RealNetworks Inc made its most significant play in the wireless internet market yesterday, announcing a deal with Nokia Corp that will see its media software bundled on millions of mobile devices,

writes Kevin Murphy.

Not only will Nokia include a cut-down RealOne player on the forthcoming 9210i, 9290 and 7650 models, but also in its Series 60 Symbian-based application platform. Potential Series 60 licensees include Matsushita, Ericsson and Sony.

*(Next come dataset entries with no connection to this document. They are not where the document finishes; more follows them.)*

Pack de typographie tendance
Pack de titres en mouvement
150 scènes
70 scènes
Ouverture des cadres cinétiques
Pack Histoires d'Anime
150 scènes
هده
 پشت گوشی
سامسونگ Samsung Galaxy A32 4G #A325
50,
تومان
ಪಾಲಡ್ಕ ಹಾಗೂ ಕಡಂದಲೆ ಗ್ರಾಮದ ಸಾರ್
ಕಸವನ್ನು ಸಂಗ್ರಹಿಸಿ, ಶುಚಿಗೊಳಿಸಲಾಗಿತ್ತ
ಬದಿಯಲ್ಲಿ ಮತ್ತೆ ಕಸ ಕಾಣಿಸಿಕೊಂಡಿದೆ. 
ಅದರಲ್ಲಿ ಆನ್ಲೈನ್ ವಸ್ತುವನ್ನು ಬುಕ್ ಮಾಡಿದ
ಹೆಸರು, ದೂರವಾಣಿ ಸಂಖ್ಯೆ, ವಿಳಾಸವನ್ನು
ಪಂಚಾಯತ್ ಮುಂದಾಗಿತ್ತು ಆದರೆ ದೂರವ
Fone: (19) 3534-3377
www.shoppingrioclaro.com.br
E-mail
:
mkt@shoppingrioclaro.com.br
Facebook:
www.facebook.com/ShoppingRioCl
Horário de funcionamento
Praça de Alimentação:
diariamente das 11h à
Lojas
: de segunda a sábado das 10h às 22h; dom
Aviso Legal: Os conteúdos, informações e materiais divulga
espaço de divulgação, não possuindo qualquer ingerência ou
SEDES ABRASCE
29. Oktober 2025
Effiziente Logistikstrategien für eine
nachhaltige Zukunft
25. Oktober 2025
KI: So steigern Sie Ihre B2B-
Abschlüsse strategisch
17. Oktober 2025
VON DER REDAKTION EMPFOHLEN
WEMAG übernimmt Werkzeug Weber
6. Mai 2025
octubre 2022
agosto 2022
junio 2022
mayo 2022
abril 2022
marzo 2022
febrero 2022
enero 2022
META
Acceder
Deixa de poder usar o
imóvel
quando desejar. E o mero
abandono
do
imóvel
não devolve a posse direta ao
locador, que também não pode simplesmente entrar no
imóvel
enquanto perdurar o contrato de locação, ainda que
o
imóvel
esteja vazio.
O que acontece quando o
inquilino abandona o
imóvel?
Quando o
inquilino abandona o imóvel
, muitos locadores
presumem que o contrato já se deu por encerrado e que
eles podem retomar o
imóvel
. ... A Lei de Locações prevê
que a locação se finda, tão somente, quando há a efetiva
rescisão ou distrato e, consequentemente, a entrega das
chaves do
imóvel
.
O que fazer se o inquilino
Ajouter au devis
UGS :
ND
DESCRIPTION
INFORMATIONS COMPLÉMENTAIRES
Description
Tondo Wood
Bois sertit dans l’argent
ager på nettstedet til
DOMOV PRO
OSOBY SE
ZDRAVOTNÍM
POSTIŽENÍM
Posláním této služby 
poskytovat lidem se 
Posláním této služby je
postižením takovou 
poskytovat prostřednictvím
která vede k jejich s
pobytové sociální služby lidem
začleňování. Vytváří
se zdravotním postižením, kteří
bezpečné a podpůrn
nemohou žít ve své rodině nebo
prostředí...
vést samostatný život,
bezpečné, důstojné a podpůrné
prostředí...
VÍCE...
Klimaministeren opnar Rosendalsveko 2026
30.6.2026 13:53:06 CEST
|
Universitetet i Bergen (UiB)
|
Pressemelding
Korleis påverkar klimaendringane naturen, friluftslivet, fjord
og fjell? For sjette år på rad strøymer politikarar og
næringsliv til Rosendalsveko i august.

The deal is not exclusive, though RealNetworks' chief competitor, Microsoft Corp, does not have plans for Windows Media Player on the Symbian operating system used in Nokias. The 9290 will be made available in the Americas and the 9210i in the rest of the world, in the second quarter. The 7650 comes out later this year.

Though the precise length of the contract was not revealed, RealNetworks' general manager of mobile products Ian Freed said it goes "substantially beyond" the two years it will take mobile video to become practical and popular.

RealNetworks and Nokia have been working together for almost two years. The best-selling Nokia 9210 already includes RealPlayer. The latest deal, however, also includes Nokia endorsing RealNetworks recently announced back- end software.

According to Freed, Nokia will resell RealSystem Mobile, a range of streaming servers and proxy caches, to its wireless carrier customers. Nokia sells into over 300 networks worldwide, so RealNetworks is understandably chuffed about this.

A longer-term part of the deal will see the two companies pool their resources to develop enhancements to the system. Early versions of RealOne Mobile will not support 3GPP (Third Generation Partnership Program) standards such as MPEG-4, and will not have any kind of digital rights management capability.

Freed said this is because of the "substantially smaller footprint" RealNetworks has to deal with in mobile devices. "We're probably going to try to make the DRM solution smaller," he said. "We could use some of the features of mobile devices that are not in PCs, to make it smaller... [such as] the unique billing relationship a user has."

The current RealOne Mobile plays back RealVideo and RealAudio and doesn't do much else. The RealOne subscription content service will not be available for wireless devices. Freed said that the company is working on an SMS-based service that could alert users to breaking sports news, for example, so users could tune into audio reports when alerted.